The December 2010 crash occurred as a police sergeant chased a car after police command ordered officers not to engage in pursuit.
That policewoman denied hearing the stop-chase order from police radio command.
The car chased by the sergeant went out of control during the hi-speed pursuit down narrow School House Lane, striking a tree and bursting into flames.
Two men burned to death inside the car while a third occupant was thrown from the vehicle.
Police initially tagged the survivor of the wreck as the driver but were flummoxed when the survivor’s family stated he was blind and couldn’t have driven any vehicle.
News reports of that crash reported that it occurred “after” police ended their pursuit, making no reference to the active pursuit by the policewoman.
Those news reports also listed the survivor – the blind man – as the driver of the car.
One police accident investigator, incensed by what he considered errant acts by the sergeant, initially recorded that car crash as “manslaughter-gross negligence-no arrest.”
Lt. Perry did come to that accident scene after the crash, taking charge as a ranking supervisor at the chaotic scene, performing supervisory duties that the pursuing sergeant did not.
Police investigators interviewed Perry about the allegations in that anonymous letter but dropped the matter as unfounded.
The family of one of those fatally burned in that 2010 crash recently filed a federal lawsuit against the City of Philadelphia and against the pursuing officer, Sgt. Christine Fitzgerald.
That lawsuit contends Fitzgerald failed to follow the PPD’s Directive 41 that limits high-speed chases in urban areas because of the “significant risk of personal injury and death recognized” by PPD and City officials as potentially being caused by such chases.
“Defendant Fitzgerald’s actions were arbitrary and taken in reckless indifference to the safety” of that vehicle’s occupants, that lawsuit alleged.
PPD spokesmen said the Department would not comment on the lawsuit or the incident since the “case is still active.” A PPD spokesman said Internal Affairs is completing its investigation into the 2010 crash, including an examination of possible violations of Department regulations.
Aside from the crash issue, Philadelphia police and prosecutors charged Perry with stealing utility services, claiming she had tampered with meters to obtain electric, gas and water service without paying. Curiously, police and prosecutors failed to publicly provide any details about Perry’s alleged misconduct as would be standard procedure in arrests.
Supporters of Perry see her arrest as another instance of retaliatory assault against this whistle-blower.
Such a contention is not without foundation, given the sordid history of retaliatory acts against whistle-blowers by PPD personnel and police union officials — acts that that take place both on the job and after work.
For example, retaliation drove three white policemen –- Ray Carnation and brothers Bill and Mike McKenna –- who had reported on cases of racism and misconduct by fellow officers, out of the PPD in the late 1990s.

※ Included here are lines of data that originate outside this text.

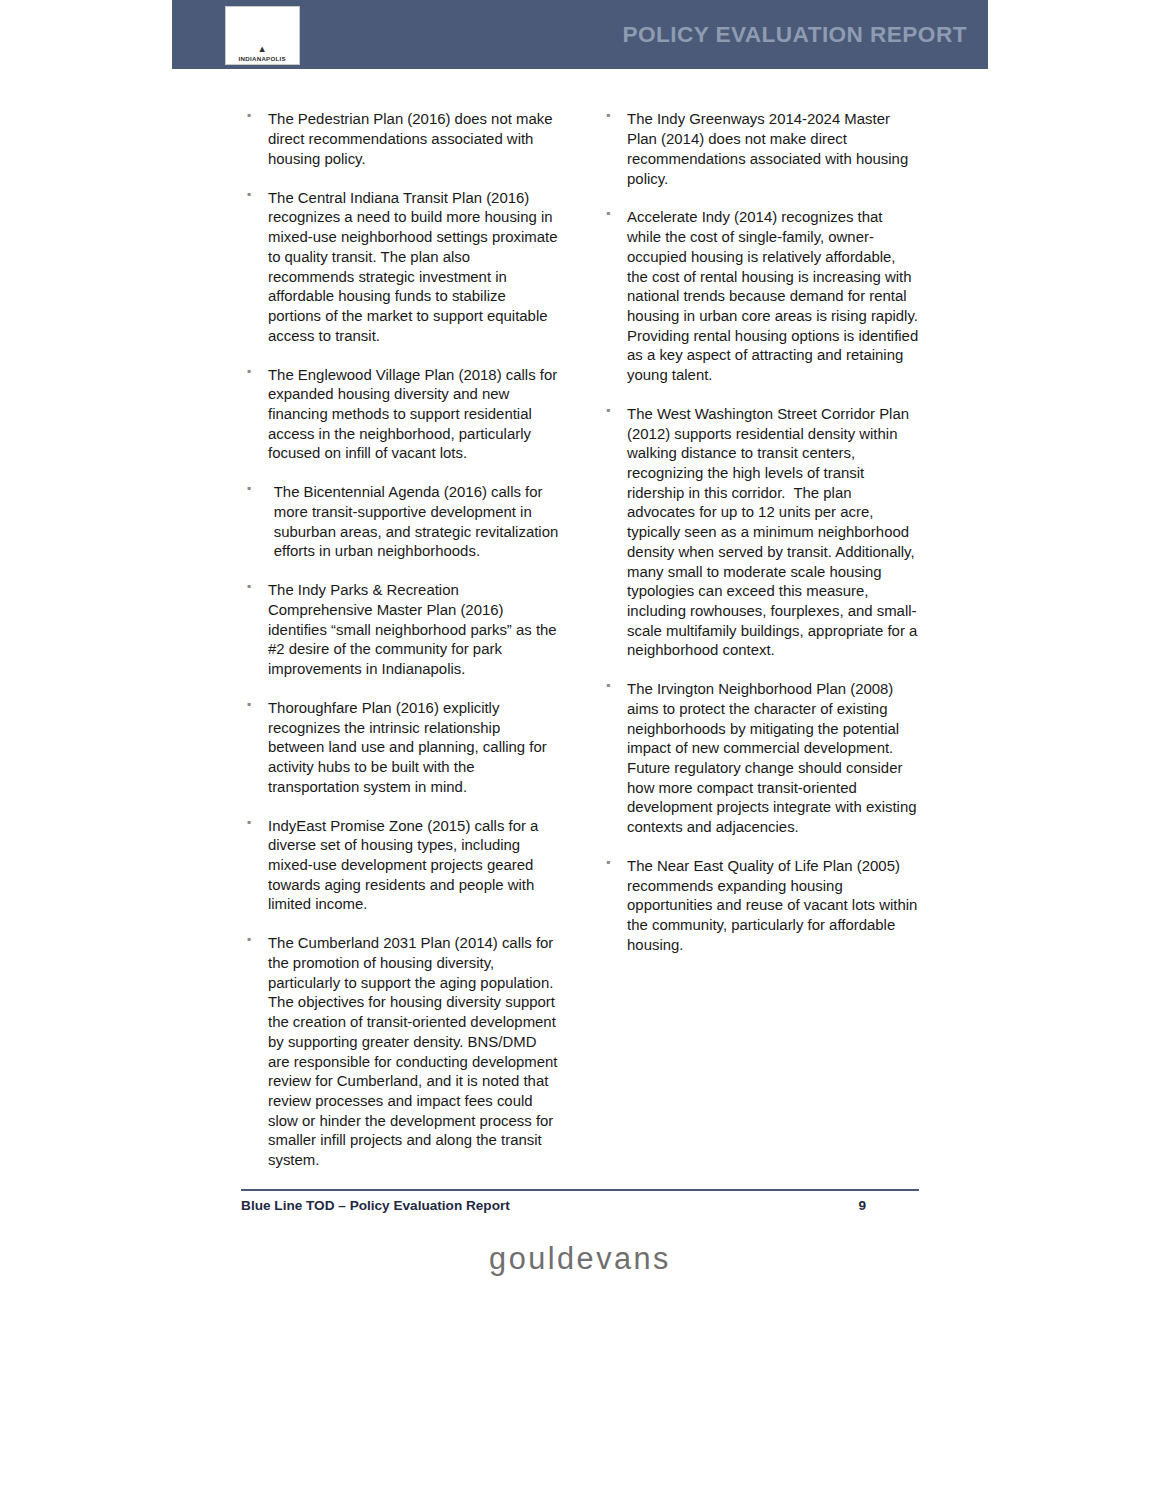▲
INDIANAPOLIS
POLICY EVALUATION REPORT
The Pedestrian Plan (2016) does not make direct recommendations associated with housing policy.
The Central Indiana Transit Plan (2016) recognizes a need to build more housing in mixed-use neighborhood settings proximate to quality transit. The plan also recommends strategic investment in affordable housing funds to stabilize portions of the market to support equitable access to transit.
The Englewood Village Plan (2018) calls for expanded housing diversity and new financing methods to support residential access in the neighborhood, particularly focused on infill of vacant lots.
The Bicentennial Agenda (2016) calls for more transit-supportive development in suburban areas, and strategic revitalization efforts in urban neighborhoods.
The Indy Parks & Recreation Comprehensive Master Plan (2016) identifies “small neighborhood parks” as the #2 desire of the community for park improvements in Indianapolis.
Thoroughfare Plan (2016) explicitly recognizes the intrinsic relationship between land use and planning, calling for activity hubs to be built with the transportation system in mind.
IndyEast Promise Zone (2015) calls for a diverse set of housing types, including mixed-use development projects geared towards aging residents and people with limited income.
The Cumberland 2031 Plan (2014) calls for the promotion of housing diversity, particularly to support the aging population. The objectives for housing diversity support the creation of transit-oriented development by supporting greater density. BNS/DMD are responsible for conducting development review for Cumberland, and it is noted that review processes and impact fees could slow or hinder the development process for smaller infill projects and along the transit system.
The Indy Greenways 2014-2024 Master Plan (2014) does not make direct recommendations associated with housing policy.
Accelerate Indy (2014) recognizes that while the cost of single-family, owner-occupied housing is relatively affordable, the cost of rental housing is increasing with national trends because demand for rental housing in urban core areas is rising rapidly. Providing rental housing options is identified as a key aspect of attracting and retaining young talent.
The West Washington Street Corridor Plan (2012) supports residential density within walking distance to transit centers, recognizing the high levels of transit ridership in this corridor. The plan advocates for up to 12 units per acre, typically seen as a minimum neighborhood density when served by transit. Additionally, many small to moderate scale housing typologies can exceed this measure, including rowhouses, fourplexes, and small-scale multifamily buildings, appropriate for a neighborhood context.
The Irvington Neighborhood Plan (2008) aims to protect the character of existing neighborhoods by mitigating the potential impact of new commercial development. Future regulatory change should consider how more compact transit-oriented development projects integrate with existing contexts and adjacencies.
The Near East Quality of Life Plan (2005) recommends expanding housing opportunities and reuse of vacant lots within the community, particularly for affordable housing.
Blue Line TOD – Policy Evaluation Report 9
gouldevans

They received a record-setting $10-million federal jury verdict in a whistle-blower lawsuit, but City Hall appeals and suspect rulings by a federal judge stripped them of their rightful reward for retaliation.
Police whistle-blowers frequently find little support from their police union, the fraternal Order of Police.
Earlier this year in Philadelphia, the FOP won its campaign to reinstate a policeman fired for stealing money from civilians even though those acts had been observed by other police officers and documented on video by PPD investigators.